Non-normalised field Provides in UDD table (Was: New feature for 0.6.103)

To: debian-blends@lists.debian.org
Subject: Non-normalised field Provides in UDD table (Was: New feature for 0.6.103)
From: Andreas Tille <andreas@an3as.eu>
Date: Wed, 11 Apr 2018 21:33:54 +0200
Message-id: <[🔎] 20180411193354.vm2rx7kanz7bu36o@an3as.eu>
In-reply-to: <[🔎] 87o9ipspza.fsf@debian.org>
References: <[🔎] 20180410152747.3jsookuedcr5qd4k@an3as.eu> <[🔎] 87604zt6gi.fsf@debian.org> <[🔎] 20180410161125.qhm4b32ycxdybe2e@an3as.eu> <[🔎] 871sfmuayw.fsf@debian.org> <[🔎] 20180410194403.rxsbtwf5vsl5yvsr@an3as.eu> <[🔎] 87tvsis01t.fsf@debian.org> <[🔎] 20180411105839.b37wvzeybkxijhjj@an3as.eu> <[🔎] ytzr2nm56jr.fsf@news.ole.ath.cx> <[🔎] 20180411151704.74ovfbdl573egeos@an3as.eu> <[🔎] 87o9ipspza.fsf@debian.org>

Hi Ole,

On Wed, Apr 11, 2018 at 05:49:13PM +0200, Ole Streicher wrote:
> Andreas Tille <andreas@an3as.eu> writes:
> > It seems the usage of GENCONTROL_OPTS in Makefile does not work yet.  I
> > did [...]
> 
> > +GENCONTROL_OPTS = --udd
> 
> IMO there is an export missing. Otherwise GENCONTROL_OPTS is only local.
> You could try
> 
> $ GENCONTROL_OPTS="--udd" /usr/share/blends-dev/blend-gen-control  -r "unstable" -S -t
> 
> to check whether it retrieves from UDD then; for me it works.

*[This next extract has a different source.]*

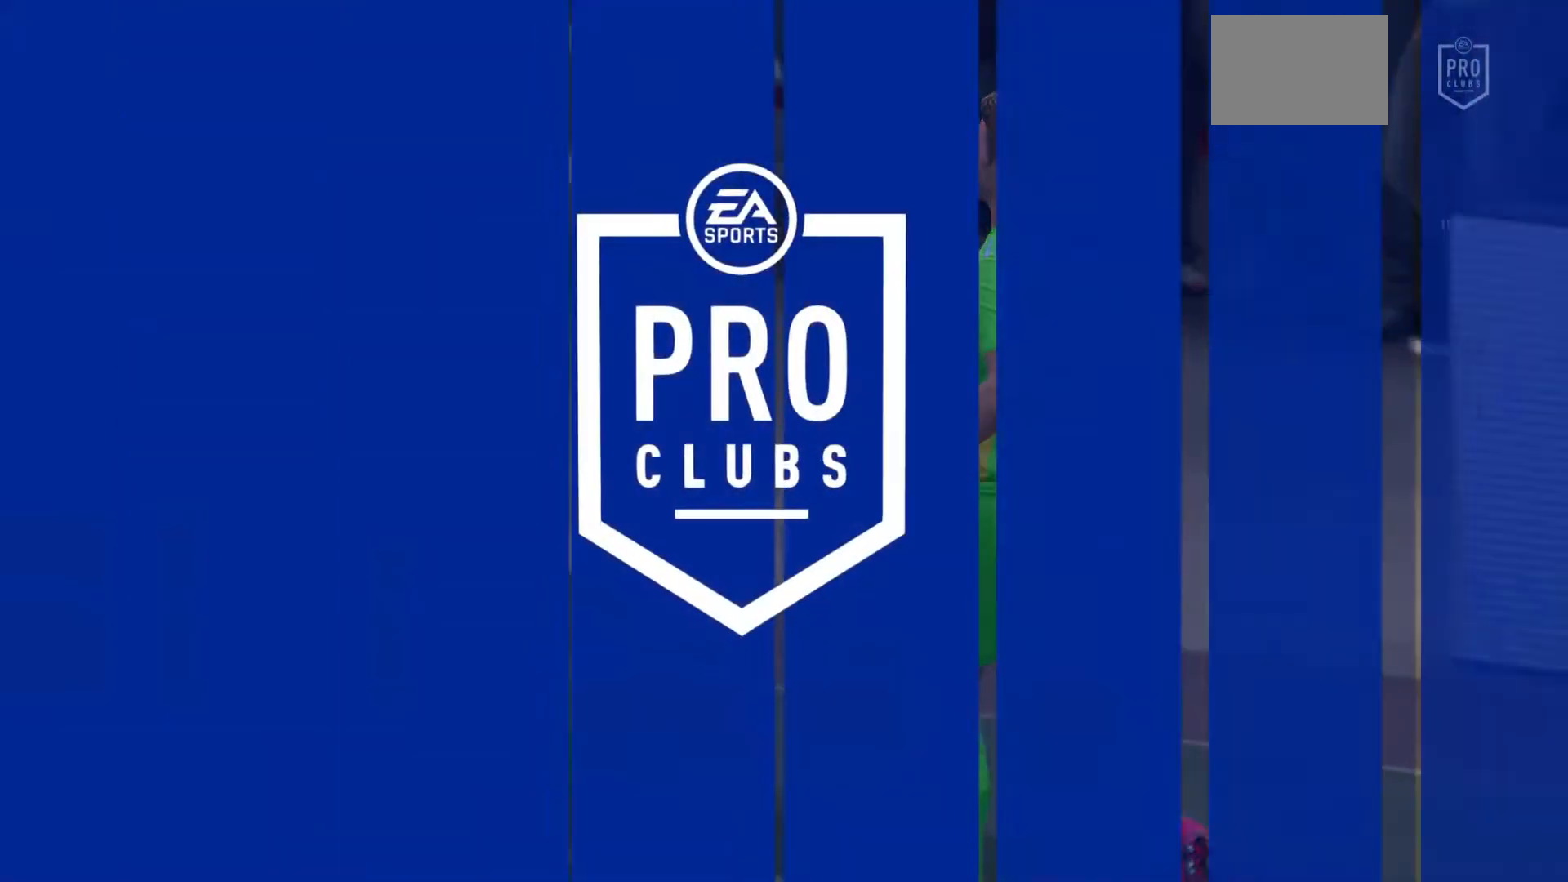
{"buttons": [], "left_stick": "center", "events": []}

I'll check with export ...

> >   SELECT packages.package, packages.provides, packages.architecture, packages.version FROM packages WHERE  packages.provides like 'libodil%' ;
> >
> > is just empty, but you get:
> >
> > udd=# SELECT DISTINCT packages.package, packages.provides, packages.version FROM packages WHERE  packages.provides like '%libodil%' ;
> >    package    |           provides            | version 
> > --------------+-------------------------------+---------
> >  libodil0-dev | libdcmtkpp-dev, libodil-dev   | 0.7.3-1
> >  libodil-dev  | libdcmtkpp-dev, libodil0-dev  | 0.8.0-4
> >  libodil-dev  | libdcmtkpp-dev, libodil0-dev  | 0.9.1-1
> >  libodil-doc  | libdcmtkpp0-doc, libodil0-doc | 0.8.0-4
> >  libodil-doc  | libdcmtkpp0-doc, libodil0-doc | 0.9.1-1
> > (5 Zeilen)
> >
> > This means you can not expect an exact match on the package name since
> > provides can have a list of packages (which again proves my point that
> > UDD queries become always more complex than expected. :-P)
> 
> Huh! That is ugly! Who made this???

Probably the person who had the intention to add control file
information verbosely to a database table.  I had discussed things like
this years ago (debian-qa@lists.debian.org with [UDD] in subject is the
right place to discuss this).  You could even argue that someonw is
interested in the sequence of the dependencies (not that I personally
would like this argument).  I was told UDD was *never* intended to be a
normalised database and you always find arguments pro and contra
normalisation.

> At least this contradicts to
> everything I learned about databases: if there may be more than one
> provides for a package, there should be an extra table for this
> relation. Same for other dependencies (depends, recommends etc.).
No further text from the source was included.